La Nascita

La Nascita

Si attende e si festeggia, in questi giorni, la Nascita.  Ci dicono che sia la nascita del Bambin Gesù.
Una nascita divina, così si dice. Ed è anche vero che è tempo di nuova nascita, quella della luce. Da oggi, pian piano un pelo in più, la luce comincia a risalire la china. Fino a mettere il suo capino fuori, raggiante sull’oscurità. Come il semino, come il bambino. Ogni volta, un nuovo successo, il trionfo della vita.

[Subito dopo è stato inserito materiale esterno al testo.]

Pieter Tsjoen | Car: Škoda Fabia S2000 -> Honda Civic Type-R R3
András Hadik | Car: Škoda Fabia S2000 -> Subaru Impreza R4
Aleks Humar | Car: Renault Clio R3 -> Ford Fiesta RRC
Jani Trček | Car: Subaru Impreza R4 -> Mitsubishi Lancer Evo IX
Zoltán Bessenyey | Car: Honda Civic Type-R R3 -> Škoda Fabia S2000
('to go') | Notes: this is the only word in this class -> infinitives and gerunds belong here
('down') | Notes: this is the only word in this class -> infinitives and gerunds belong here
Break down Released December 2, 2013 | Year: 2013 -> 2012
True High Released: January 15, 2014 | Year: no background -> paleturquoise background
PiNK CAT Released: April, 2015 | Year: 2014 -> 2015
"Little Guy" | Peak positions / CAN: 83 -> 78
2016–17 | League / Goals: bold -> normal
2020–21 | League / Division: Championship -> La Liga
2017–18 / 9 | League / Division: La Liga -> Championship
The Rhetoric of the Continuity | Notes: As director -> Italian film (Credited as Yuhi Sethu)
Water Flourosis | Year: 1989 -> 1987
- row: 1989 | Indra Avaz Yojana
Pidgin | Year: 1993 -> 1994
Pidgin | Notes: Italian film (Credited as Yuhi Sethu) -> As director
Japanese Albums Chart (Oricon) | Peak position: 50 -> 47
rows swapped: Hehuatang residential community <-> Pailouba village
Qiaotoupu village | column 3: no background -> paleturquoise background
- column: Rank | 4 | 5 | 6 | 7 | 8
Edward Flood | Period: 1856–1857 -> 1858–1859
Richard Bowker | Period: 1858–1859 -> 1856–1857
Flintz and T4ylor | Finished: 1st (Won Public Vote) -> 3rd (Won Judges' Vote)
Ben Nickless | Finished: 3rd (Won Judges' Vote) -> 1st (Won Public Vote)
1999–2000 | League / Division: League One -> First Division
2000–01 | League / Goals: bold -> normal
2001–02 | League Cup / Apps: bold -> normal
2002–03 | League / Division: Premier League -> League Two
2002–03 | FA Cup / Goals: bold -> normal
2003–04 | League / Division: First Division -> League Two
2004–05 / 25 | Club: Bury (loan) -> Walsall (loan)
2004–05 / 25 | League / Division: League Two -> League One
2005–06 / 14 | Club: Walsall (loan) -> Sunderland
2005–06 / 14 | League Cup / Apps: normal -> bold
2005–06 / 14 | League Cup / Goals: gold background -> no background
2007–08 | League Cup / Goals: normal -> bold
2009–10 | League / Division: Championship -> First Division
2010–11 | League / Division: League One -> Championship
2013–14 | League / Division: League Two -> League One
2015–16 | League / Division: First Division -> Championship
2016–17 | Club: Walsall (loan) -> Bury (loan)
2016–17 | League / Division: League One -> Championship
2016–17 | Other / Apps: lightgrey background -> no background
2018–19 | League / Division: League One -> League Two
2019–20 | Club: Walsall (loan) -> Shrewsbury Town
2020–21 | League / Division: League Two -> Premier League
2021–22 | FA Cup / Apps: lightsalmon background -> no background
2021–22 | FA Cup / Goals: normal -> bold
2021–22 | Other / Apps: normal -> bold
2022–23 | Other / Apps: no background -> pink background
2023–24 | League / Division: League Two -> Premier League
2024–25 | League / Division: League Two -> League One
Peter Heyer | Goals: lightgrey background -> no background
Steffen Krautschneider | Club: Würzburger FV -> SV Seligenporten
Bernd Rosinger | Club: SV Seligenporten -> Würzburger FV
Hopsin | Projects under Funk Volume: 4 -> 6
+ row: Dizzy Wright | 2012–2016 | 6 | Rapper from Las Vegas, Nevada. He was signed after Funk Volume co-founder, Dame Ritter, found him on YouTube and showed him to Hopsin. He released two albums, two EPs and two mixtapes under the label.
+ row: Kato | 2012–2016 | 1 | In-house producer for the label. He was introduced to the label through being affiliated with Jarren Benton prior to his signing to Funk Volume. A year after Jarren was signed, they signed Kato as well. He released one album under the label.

Quello di nascere, tra i nostri successi, è il fondamentale, il primero, il prezioso, il privilegiato, tanti pri-pre, che la lingua nella sua sonorità generosamente ci dispensa per dirci che viene prima, prima di ogni altro atto, crescita, amore, rinascita. Nascere non è scontato, dovuto, banale, è l’iniziazione essenziale. Un grande dono. Il corpo nasce, venendo alla luce si dice, alla vita. La Vita(la luce) invero rinasce, utilizzando il corpo come veicolo. E io sono quella, sa il bambino senza saperlo, ancora in fresco contatto con la Sorgente della Vita.

Giorni fa stavo giusto leggendo un bellissimo >libro, sulla nascita e l’evoluzione dell’uomo, una visione medico-scientifica dolce, divulgativa e al contempo rigorosa, di chi per più di un cinquantennio ha assistito l’atto del nascere. Che preziosa testimonianza!

C’è un momento molto particolare, prevedibile nella sua forza primigenia eppure (o per questo) inibito; un momento potente e fulmineo, quello in cui il neonato, nel parto vaginale, viene spinto fuori dall’ultima vigorosa e tenera contrazione. Terreno di accesso spontaneo per la madre – in condizioni naturali – a uno stato di amore trascendente.

Quel momento pare, è, quasi, in ogni tradizione, popolo e cultura (di un tempo e di ora), disturbato. In quel momento, se le condizioni sono favorevoli e libere da qualsiasi rumoroso e invasivo intervento esterno, madre e figlio s’incontrano e si riconoscono. Pochi attimi, in cui il legame d’amore naturalmente emerge, sostenuto da una produzione organica abbondante di ossitocina, l’ormone dell’amore, che è timido, riservato e teme gesti, rumori, luci plateali.

In quei pochi attimi si gioca la capacità di aggressività, di amore e in gran parte di salute del nuovo nato.

Tanti e stimolanti gli spunti. Per es. l’importanza del cervello primitivo, arcaico, nell’atto del partorire. Ecco, un bue e un asinello, sarebbero, empaticamente, l’ideale, al posto di un personale indaffarato e vociante, che si anima di buone intenzioni affinché buttarsi sul bambino appena nato, staccandolo dalla madre.

Festeggiamo, in questi giorni, la nascita di qualcuno o qualcosa, là fuori nella storia, ed è a rischio l’atto della nascita comune, quel sacro e involontario momento, il senso dell’accogliere un’incarnazione unica e irripetibile della vita e del divino – poiché “quello”(in corsivo) è tuo figlio – non solo un numero tot che vada ad impinguire i successi della medicina moderna.

Ci sono voluti anni di studi e di medicalizzazione – sostiene l’autore – per riconoscere definitivamente quale sia il bisogno immediato dell’appena nato. Indovinereste?
La madre.
Sembra che ci vorrà ancora del tempo per riconoscere i bisogni fondamentali, le condizioni naturali della partoriente, la madre.

Perché vi racconto questo? Poiché nascere è una Grande Opera e il Natale è, nel rumore e nel luccichio, lì per ricordarcelo.

Ti auguro, questo Natale, di celebrare la tua nascita, quella della tuoi cari, dei tuoi figli con lo stesso riguardo, attenzione, cura che, in caso, avresti per il bambin divino.
Celebrare la nascita è festeggiare il nuovo trionfo della vita, della luce e, in breve, ciò che intimamente sei.